Implementation Script

@echo off
setlocal

set "LogFile=firewall.log"
set "Target=IP_Summary.txt"

if not exist "%LogFile%" (
echo [ERROR] Log file "%LogFile%" not found.
pause
exit /b 1
)

echo Extracting IP addresses from %LogFile%...

:: /R uses Regex
:: [0-9][0-9]* matches one or more digits
:: \. matches a literal period
findstr /R "[0-9][0-9]*\.[0-9][0-9]*\.[0-9][0-9]*\.[0-9][0-9]*" "%LogFile%" > "%Target%"

echo [DONE] Found lines saved to %Target%.

endlocal
pause

Method 2: The Precision Extraction (PowerShell Bridge)

Standard findstr extracts the whole line containing the IP. If you want a list of just the IP addresses (one per line) without the log timestamps and messages, the PowerShell bridge is the professional choice.

tip

This method outputs only the matched IP addresses, one per line, sorted and deduplicated. It is ideal for feeding results into blocklists or inventory databases.

Implementation Script

@echo off
setlocal

set "LogFile=access.log"
set "Target=ip_addresses.txt"

if not exist "%LogFile%" (
echo [ERROR] Log file "%LogFile%" not found.
pause
exit /b 1
)

echo Performing high-precision IP extraction...

:: This regex strictly matches the digits and periods of an IPv4 address
:: -Raw reads the entire file content as a single string for global matching
powershell -NoProfile -Command ^
"$content = Get-Content -Raw '%LogFile%';" ^
"$regex = '\b\d{1,3}\.\d{1,3}\.\d{1,3}\.\d{1,3}\b';" ^
"[regex]::Matches($content, $regex) | ForEach-Object { $_.Value } | Sort-Object -Unique | Set-Content '%Target%'"

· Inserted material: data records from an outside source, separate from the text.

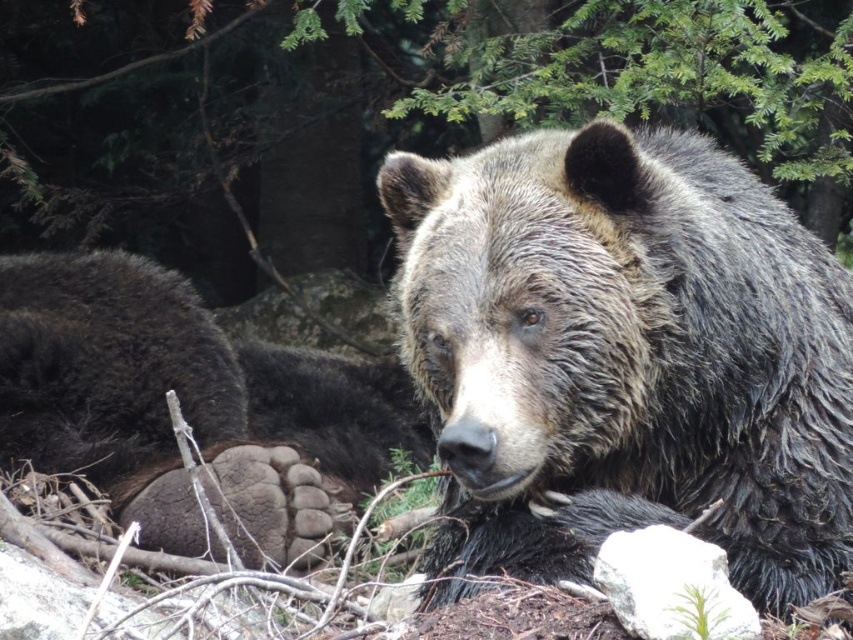
You are a wildlife photographer aiming to capture the brown fur bear at center and the brown fur paw at center in a single frame. Based on their heights, which one should you focus on first to ensure both are in the frame?

The brown fur bear at center is shorter than the brown fur paw at center, so you should focus on the brown fur paw at center first to ensure both are in the frame.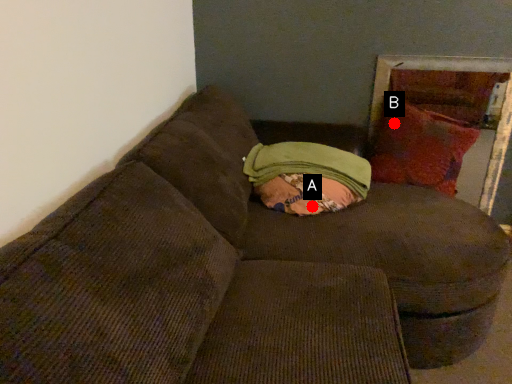
Question: Two points are circled on the image, labeled by A and B beside each circle. Which point appears farthest from the camera in this image?

Choices:
 (A) A is further
 (B) B is further

Answer: (B)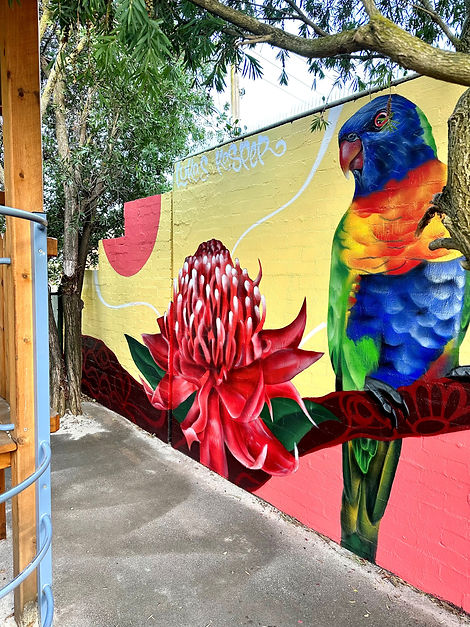
I want to click on white mural line painting, so click(268, 214), click(118, 303).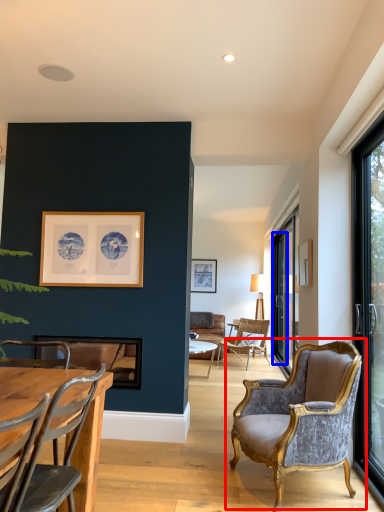
Question: Which object is further to the camera taking this photo, chair (highlighted by a red box) or screen door (highlighted by a blue box)?

Choices:
 (A) chair
 (B) screen door

Answer: (B)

echo [DONE] Unique IPs saved to %Target%.

endlocal
pause

Why Extract IP Addresses?

  1. Security Auditing: Identifying unknown external IPs that are attempting to SSH into your server.
  2. Traffic Analysis: Finding which IP addresses are generating the most requests (and potential DDoS attacks).
  3. Inventory Management: Extracting IPs from a scan report to update your internal hardware database.

Best Practices

warning

A regex like \d{1,3} can technically match 999.999.999.999, which is not a valid IP address. For critical security tasks, always add a validation step that checks each octet is between 0 and 255.

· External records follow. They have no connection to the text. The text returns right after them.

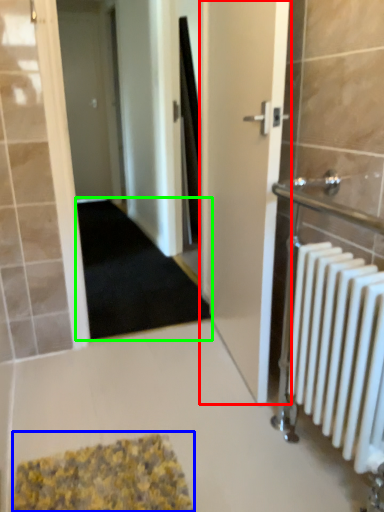
Question: Which object is the farthest from door (highlighted by a red box)? Choose among these: bath mat (highlighted by a blue box) or doormat (highlighted by a green box).

Choices:
 (A) bath mat
 (B) doormat

Answer: (B)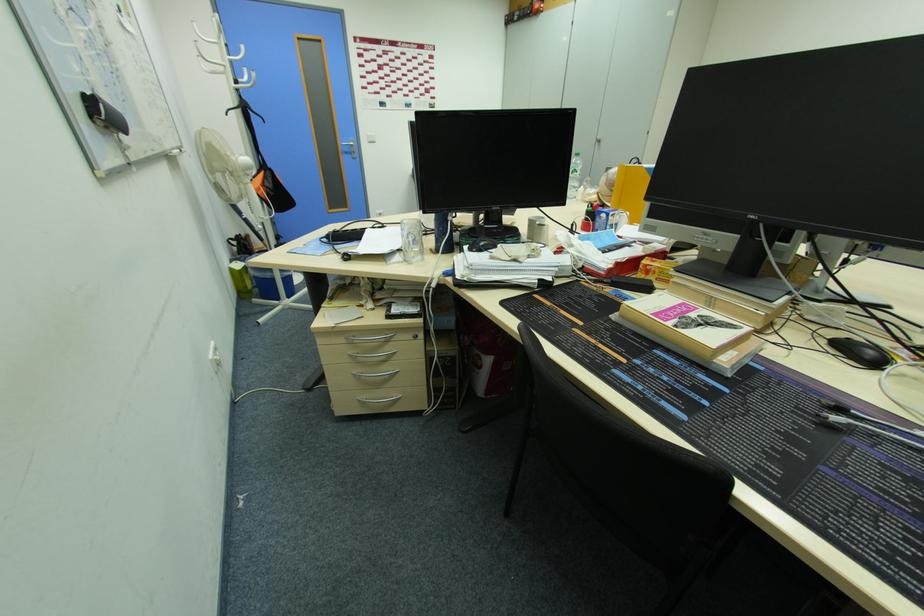
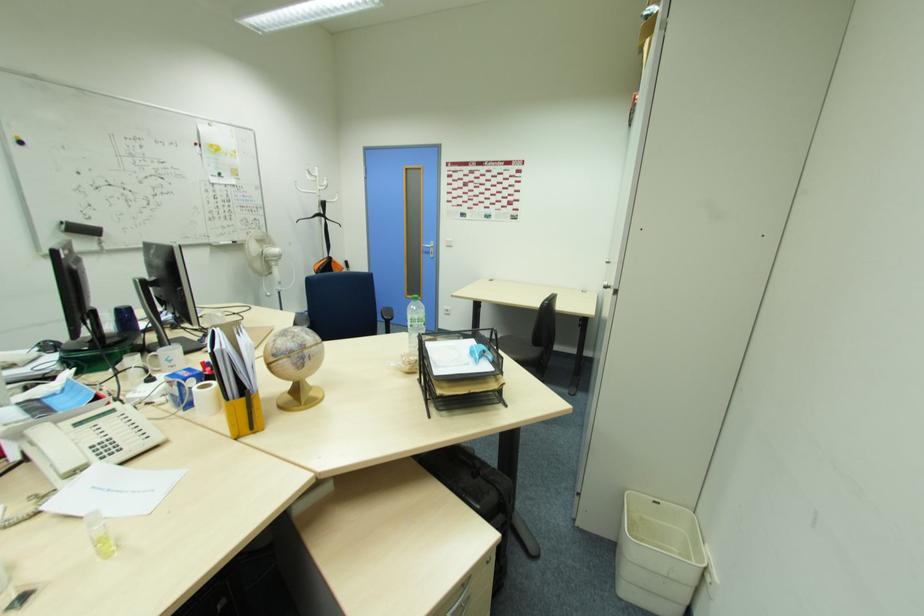
In the second image, find the point that corresponds to the point at 349,151 in the first image.

(430, 252)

  1. Validate Ranges: For strict validation, extend the PowerShell method with a Where-Object filter that splits on . and checks [int]$octet -le 255 for each segment.
  2. Handle IPv6: If your network uses IPv6, the dotted-decimal regex will fail. You will need a more complex pattern involving colons and hexadecimal characters.
  3. Unique Lists: Always use Sort-Object -Unique (PowerShell) or a deduplication loop (Batch) to avoid having the same "Home" IP appear 10,000 times in your final report.

Conclusion

Extracting IP addresses turns a mountain of raw log data into a sharp, actionable list of network endpoints. While native Batch commands provide a quick "Find" capability, the PowerShell regex bridge offers the surgical precision needed for high-quality forensics and automated device inventory. By incorporating these scripts into your routine, you significantly reduce the time required to identify and respond to network events.